==== RECORDS PROVIDED

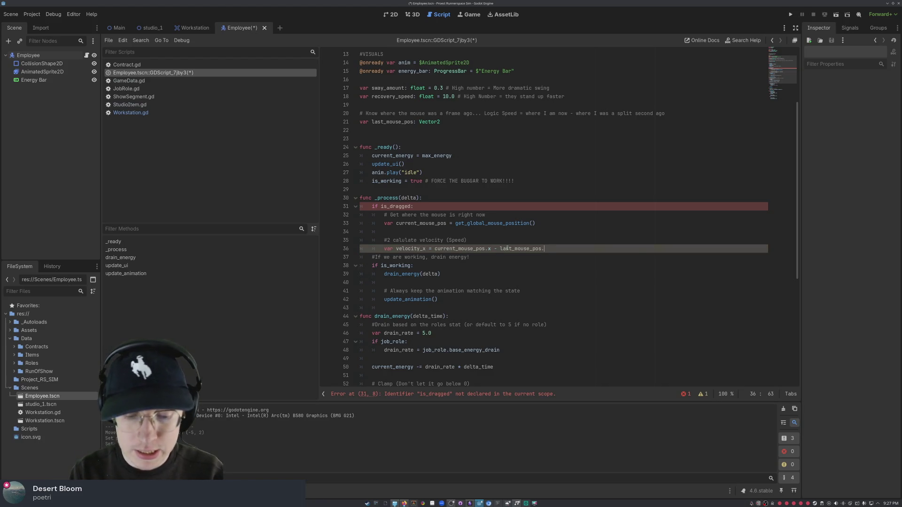
text(4)
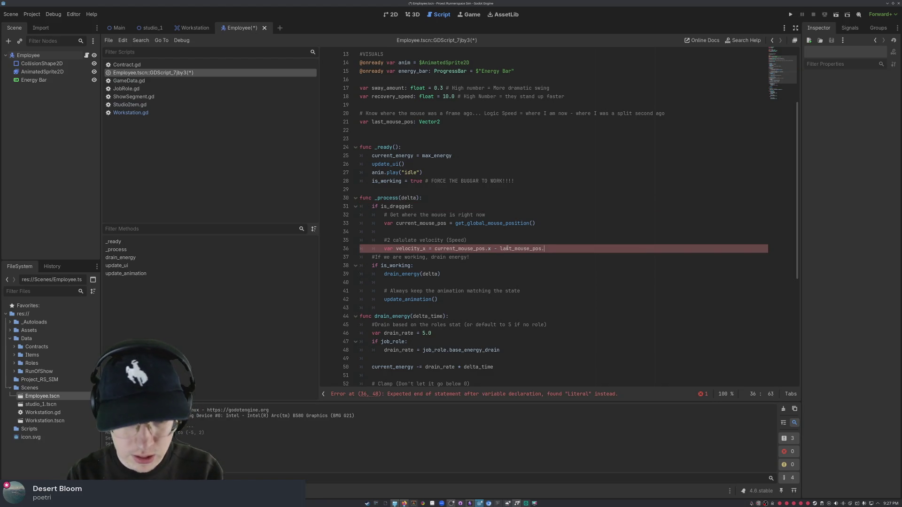
text(c)
key(BackSpace)
text(x)
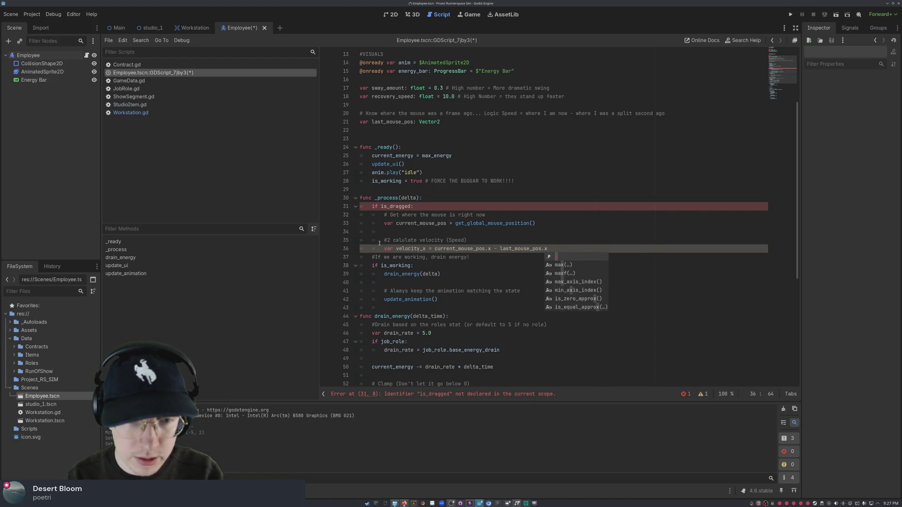
click(444, 223)
click(417, 209)
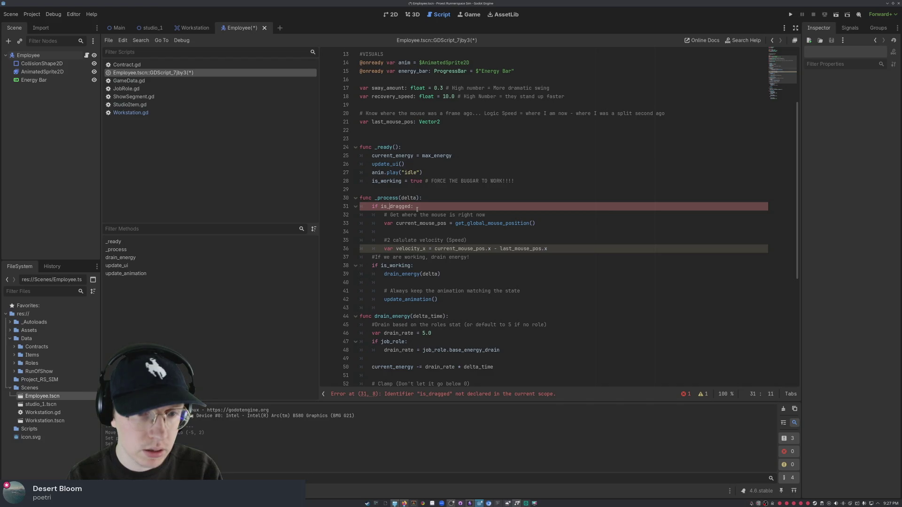
Step: Restore the is_dragged condition unchanged and insert blank lines after the velocity_x line
key(BackSpace)
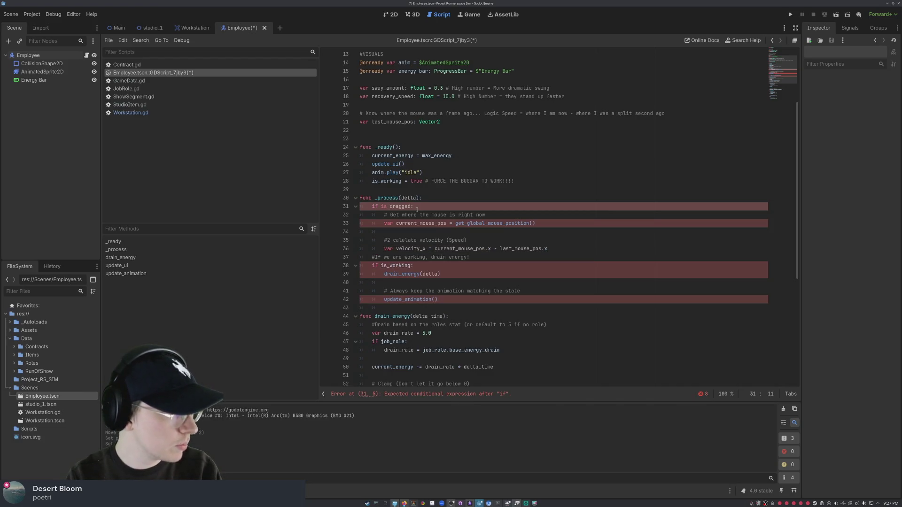
key(BackSpace)
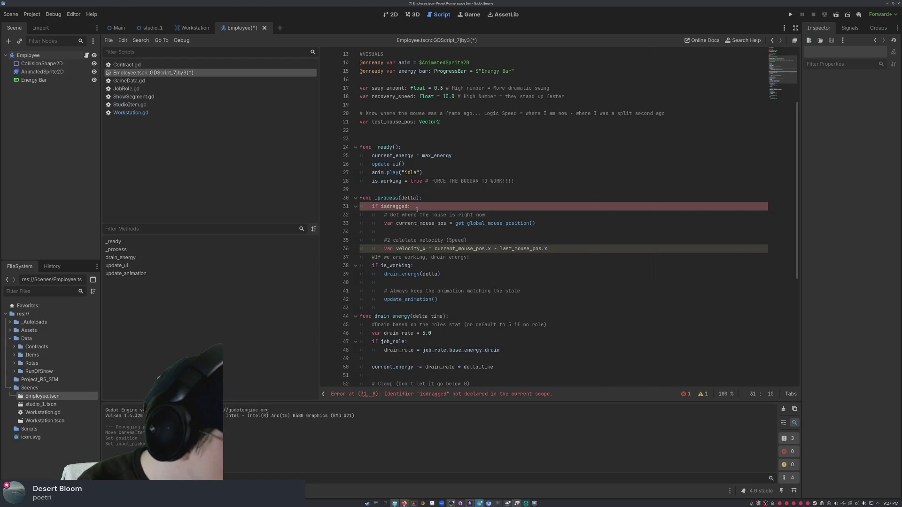
text(_)
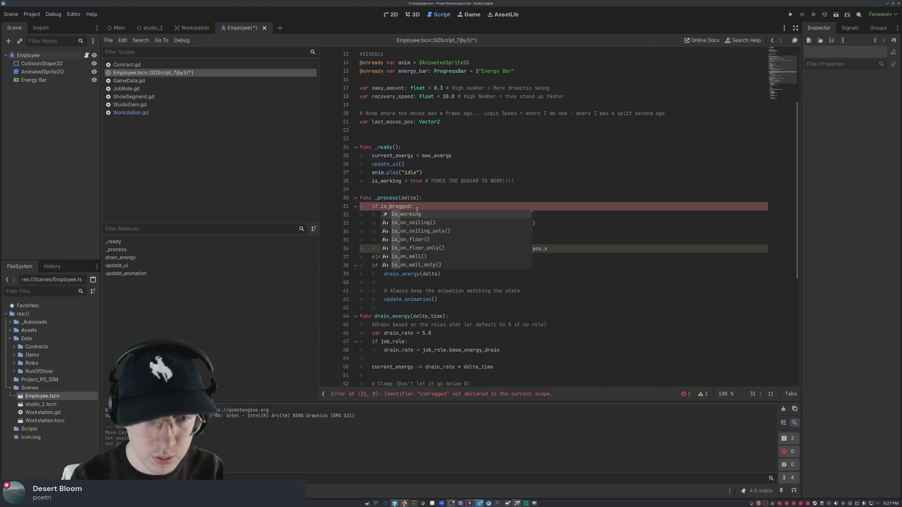
click(417, 207)
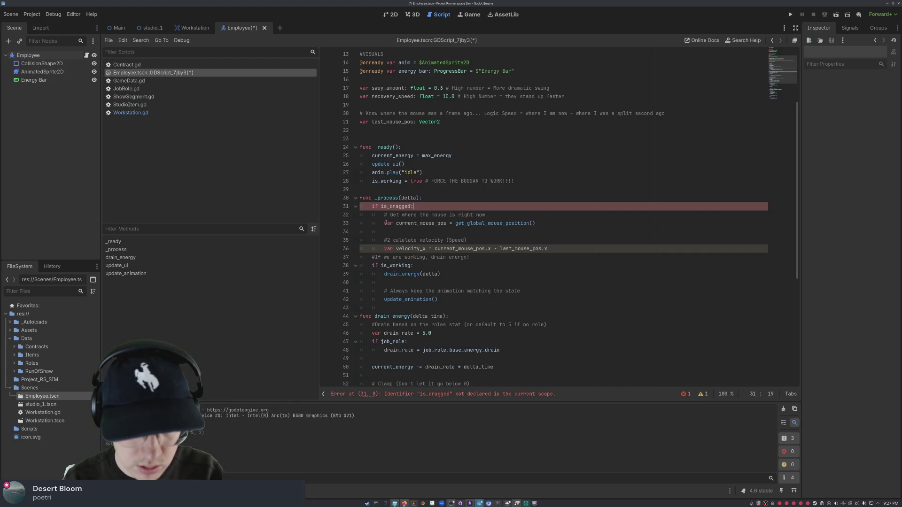
click(573, 249)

========

What you output must match the data exactly, apart from the pictures, which are left out.

text(4)
text(c)
key(BackSpace)
text(x)
click(444, 223)
click(417, 209)
Step: Restore the is_dragged condition unchanged and insert blank lines after the velocity_x line
key(BackSpace)
key(BackSpace)
text(_)
click(417, 207)
click(573, 249)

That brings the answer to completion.